PRESIDENT Emmerson Mnangagwa, in his inaugural speech following the November 2017 coup that thrust him to power, promised to make State institutions work, unlike his predecessor former President Robert Mugabe, whose centralisation of authority had rendered even Parliament ineffective.
The announcement this week that Zimbabwe had “mortgaged” $500 million worth of diamonds to neighbouring Botswana as part of Mnangagwa’s efforts to fund his monetary policy raises a red flag, if not a stink.
That authorities have announced the signing of the deal, with Mnangagwa and his Motswana counterpart Mokgweetsi Mosisi set to rubberstamp the decision later this week, means Parliament has been overlooked.
This is outright illegal and flies in the face of Mnangagwa’s pledge of being “a listening President” and his commitment to a more constitutional government that is ready to respect the rule of law and allow institutions of good governance to exercise their authority.
Less than two years into Mnangagwa’s government, the military has been deployed twice on civilians, with gruesome consequences and this with no parliamentary approval, even as an afterthought.
No less than 20 people have been killed by the army. Mnangagwa has become a law unto himself and while Mugabe is the wrong person to talk about the role of the army in ordinary governance systems, the former Zanu PF leader is right that the “military should go back where it belongs” — the barracks.
Mnangagwa’s deal with Botswana could actually help Zimbabwe since the neighbouring country has acquired expertise in beneficiation around the diamond sector, but that does not give government carte blanche to auction our gems without due regard to the dictates of the law.
How does he justify the mortgaging of future generations’ heritage for short-term economic gains?
Zimbabweans must sit up and take notice, and question Mnangagwa’s sincerity in riding roughshod over other arms of the State, particularly Parliament.

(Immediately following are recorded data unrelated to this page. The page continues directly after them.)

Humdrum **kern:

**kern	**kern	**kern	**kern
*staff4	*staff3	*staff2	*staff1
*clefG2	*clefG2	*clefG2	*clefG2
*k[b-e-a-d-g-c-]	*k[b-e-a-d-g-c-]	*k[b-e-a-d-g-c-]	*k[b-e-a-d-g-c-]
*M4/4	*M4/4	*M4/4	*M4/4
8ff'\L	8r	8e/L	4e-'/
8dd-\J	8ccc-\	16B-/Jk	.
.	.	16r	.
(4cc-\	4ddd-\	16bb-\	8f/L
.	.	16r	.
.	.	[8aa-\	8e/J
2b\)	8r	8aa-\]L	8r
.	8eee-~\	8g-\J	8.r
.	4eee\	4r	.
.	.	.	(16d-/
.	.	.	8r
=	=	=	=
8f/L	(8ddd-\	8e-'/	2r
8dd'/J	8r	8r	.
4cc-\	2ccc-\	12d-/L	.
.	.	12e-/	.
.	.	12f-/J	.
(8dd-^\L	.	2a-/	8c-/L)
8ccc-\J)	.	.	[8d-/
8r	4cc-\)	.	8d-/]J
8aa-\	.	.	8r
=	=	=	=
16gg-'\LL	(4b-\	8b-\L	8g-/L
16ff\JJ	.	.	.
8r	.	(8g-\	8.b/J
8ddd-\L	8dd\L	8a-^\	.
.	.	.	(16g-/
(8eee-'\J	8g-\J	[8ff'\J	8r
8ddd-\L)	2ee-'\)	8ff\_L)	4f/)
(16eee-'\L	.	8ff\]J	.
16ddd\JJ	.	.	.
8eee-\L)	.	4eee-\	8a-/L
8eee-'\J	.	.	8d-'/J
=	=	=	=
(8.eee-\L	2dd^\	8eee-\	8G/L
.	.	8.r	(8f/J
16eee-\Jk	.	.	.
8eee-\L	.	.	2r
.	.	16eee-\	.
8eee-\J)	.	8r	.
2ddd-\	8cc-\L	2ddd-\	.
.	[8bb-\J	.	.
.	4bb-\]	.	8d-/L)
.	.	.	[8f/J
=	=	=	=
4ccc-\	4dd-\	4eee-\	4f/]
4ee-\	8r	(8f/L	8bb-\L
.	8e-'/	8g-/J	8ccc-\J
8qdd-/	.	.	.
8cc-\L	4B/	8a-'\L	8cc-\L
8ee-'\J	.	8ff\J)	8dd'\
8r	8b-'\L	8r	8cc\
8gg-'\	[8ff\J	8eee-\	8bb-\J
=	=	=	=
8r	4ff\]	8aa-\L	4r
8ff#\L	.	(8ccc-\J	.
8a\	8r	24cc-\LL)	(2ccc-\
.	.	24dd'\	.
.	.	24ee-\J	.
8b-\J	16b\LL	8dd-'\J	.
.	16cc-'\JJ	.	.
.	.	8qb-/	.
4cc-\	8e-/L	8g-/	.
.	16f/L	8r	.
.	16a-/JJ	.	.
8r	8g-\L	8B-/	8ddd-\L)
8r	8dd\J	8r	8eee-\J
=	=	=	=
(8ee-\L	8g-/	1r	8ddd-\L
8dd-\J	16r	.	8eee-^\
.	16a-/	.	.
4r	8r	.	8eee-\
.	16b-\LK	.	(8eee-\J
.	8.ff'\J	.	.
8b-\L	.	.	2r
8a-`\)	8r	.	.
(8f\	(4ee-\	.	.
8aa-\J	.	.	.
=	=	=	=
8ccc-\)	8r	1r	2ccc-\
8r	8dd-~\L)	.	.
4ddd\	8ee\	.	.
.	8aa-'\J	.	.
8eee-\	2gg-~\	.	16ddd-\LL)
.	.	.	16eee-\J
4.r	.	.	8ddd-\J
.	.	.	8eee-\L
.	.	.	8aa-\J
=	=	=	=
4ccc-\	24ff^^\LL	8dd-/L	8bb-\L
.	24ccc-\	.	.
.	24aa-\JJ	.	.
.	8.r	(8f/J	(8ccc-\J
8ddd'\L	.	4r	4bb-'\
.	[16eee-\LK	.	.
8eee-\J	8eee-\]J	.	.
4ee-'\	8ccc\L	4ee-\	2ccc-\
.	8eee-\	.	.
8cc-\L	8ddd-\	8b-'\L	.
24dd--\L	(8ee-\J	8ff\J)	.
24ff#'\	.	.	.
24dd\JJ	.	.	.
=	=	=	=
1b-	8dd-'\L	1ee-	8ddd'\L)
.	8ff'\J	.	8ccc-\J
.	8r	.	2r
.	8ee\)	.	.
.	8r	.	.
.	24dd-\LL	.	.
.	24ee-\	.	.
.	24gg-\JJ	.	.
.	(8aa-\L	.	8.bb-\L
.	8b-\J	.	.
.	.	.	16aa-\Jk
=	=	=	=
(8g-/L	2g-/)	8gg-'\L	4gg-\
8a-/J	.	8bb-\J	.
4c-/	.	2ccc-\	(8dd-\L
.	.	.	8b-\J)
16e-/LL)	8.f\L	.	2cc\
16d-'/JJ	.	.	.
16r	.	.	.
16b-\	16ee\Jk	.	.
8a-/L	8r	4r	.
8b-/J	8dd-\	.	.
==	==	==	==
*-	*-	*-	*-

The Legislature must also wake up and demand its space.
These are individuals elected by the people to represent their interests against a parasitic elite that has since forgotten its connection to citizens.
Mnangagwa thinks he owes nobody an explanation, but it is important that someone reminds him that his administration does not operate in a vacuum.
Our problems might not be Mnangagwa, after all. It’s a sleeping population and an equally docile legislature that only wakes up when it comes to allowances and off-road cars.